* TASK REQUIREMENTS:
Reproduce the entries that follow exactly, dropping each image.

* INPUT MATERIAL:
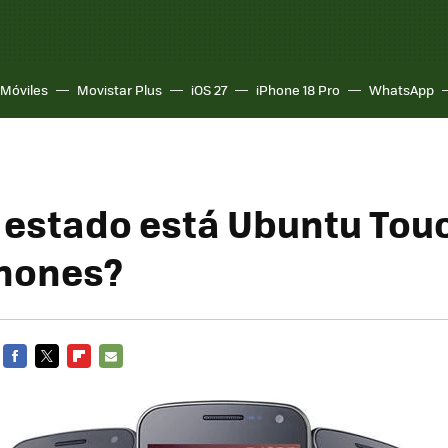
Móviles
Movistar Plus
iOS 27
iPhone 18 Pro
WhatsApp
 estado está Ubuntu Tou
hones?
FACEBOOK
TWITTER
FLIPBOARD
E-
MAIL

* EXERCISE RESULT:
Móviles
Movistar Plus
iOS 27
iPhone 18 Pro
WhatsApp
 estado está Ubuntu Tou
hones?
FACEBOOK
TWITTER
FLIPBOARD
E-
MAIL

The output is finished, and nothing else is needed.